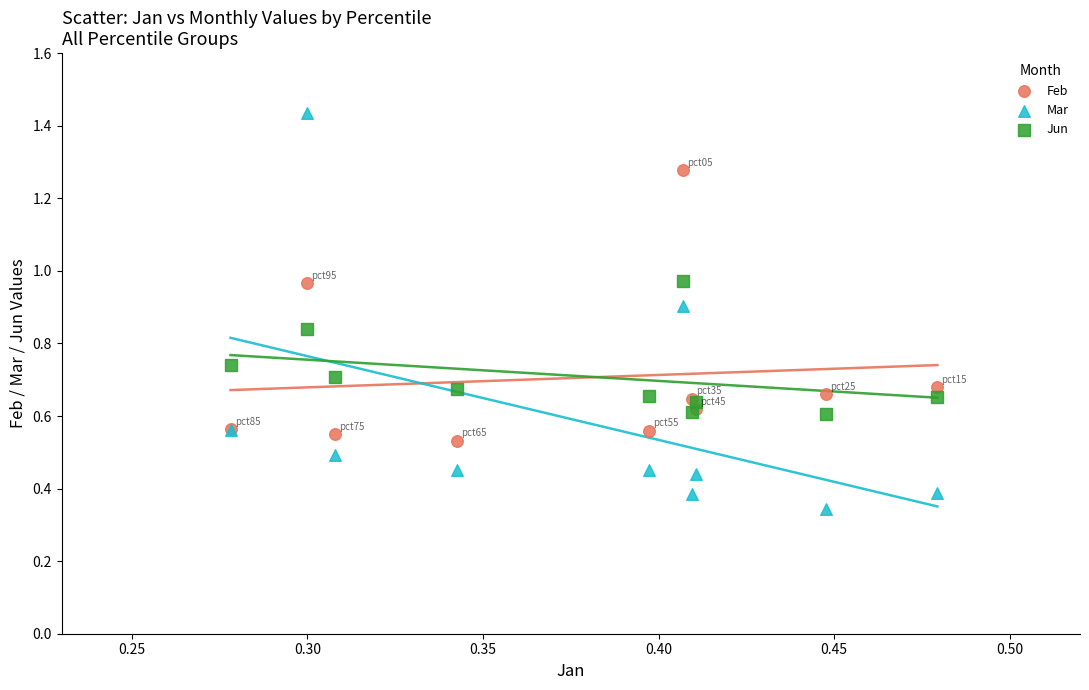

Which series contains the highest Y value?

Mar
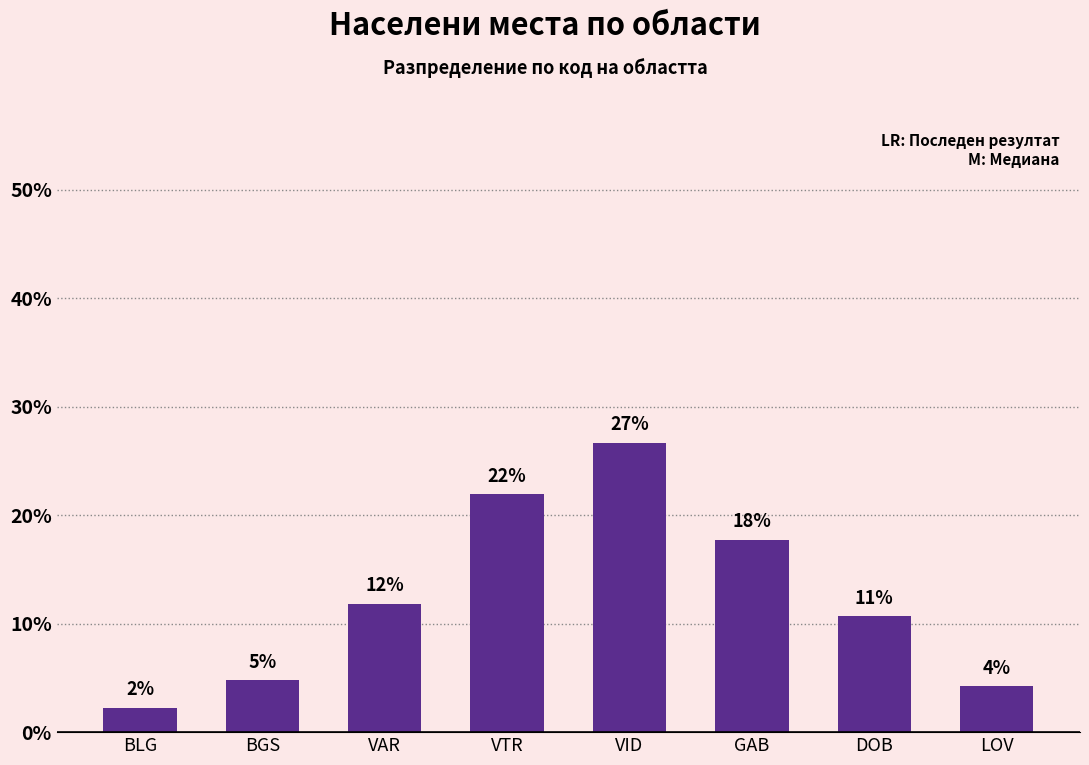

How many bars are there in total?

8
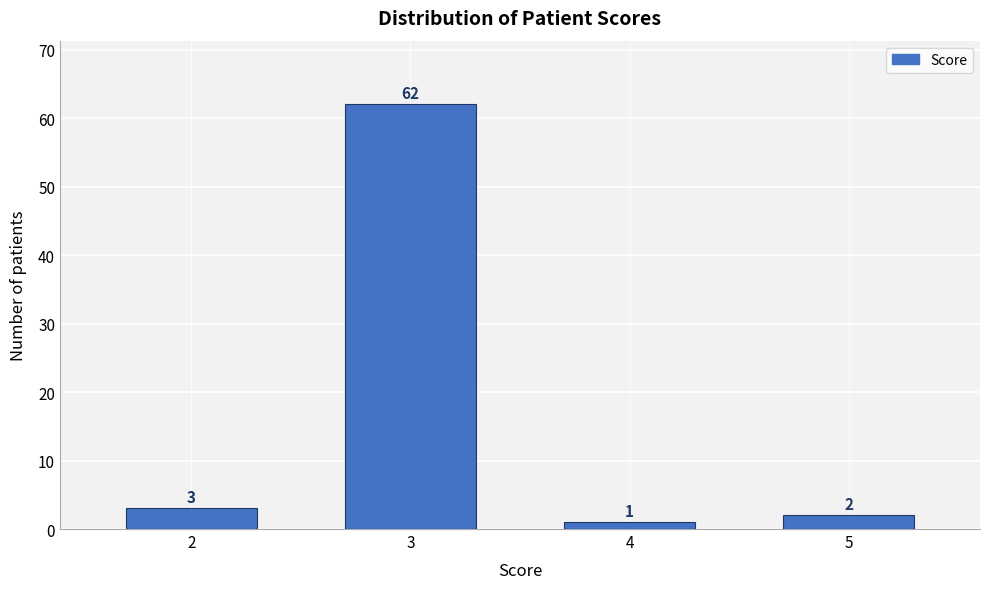

Reading left to right, extract all data points from this chart.

2=3	3=62	4=1	5=2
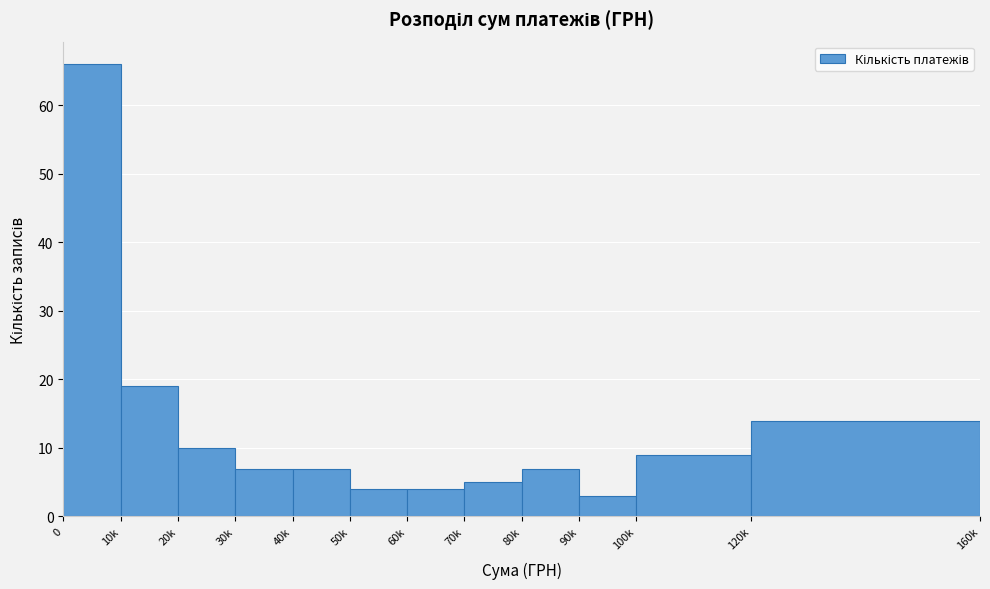

Reading left to right, extract all data points from this chart.

0=66	10k=19	20k=10	30k=7	40k=7	50k=4	60k=4	70k=5	80k=7	90k=3	100k=9	120k=14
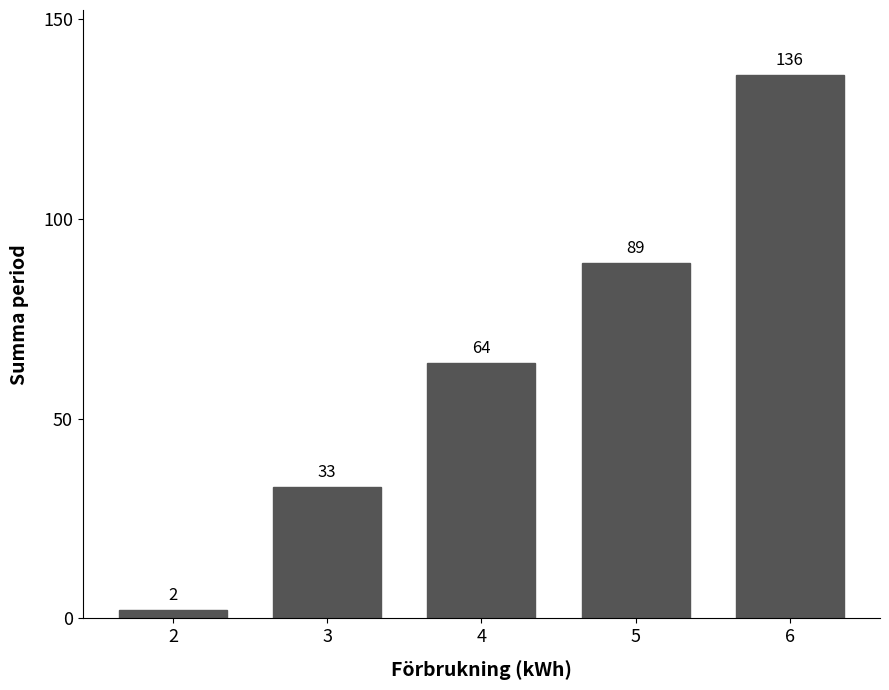

Read the value at 3, to the nearest 50.

50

### Aufgabe
Kannst du sämtliche Einträge oben Zeile für Zeile unverändert kopieren und dabei die Bilder weglassen?

### Ergebnis
Which series contains the highest Y value?

Mar

How many bars are there in total?

8

Reading left to right, extract all data points from this chart.

2=3	3=62	4=1	5=2

Reading left to right, extract all data points from this chart.

0=66	10k=19	20k=10	30k=7	40k=7	50k=4	60k=4	70k=5	80k=7	90k=3	100k=9	120k=14

Read the value at 3, to the nearest 50.

50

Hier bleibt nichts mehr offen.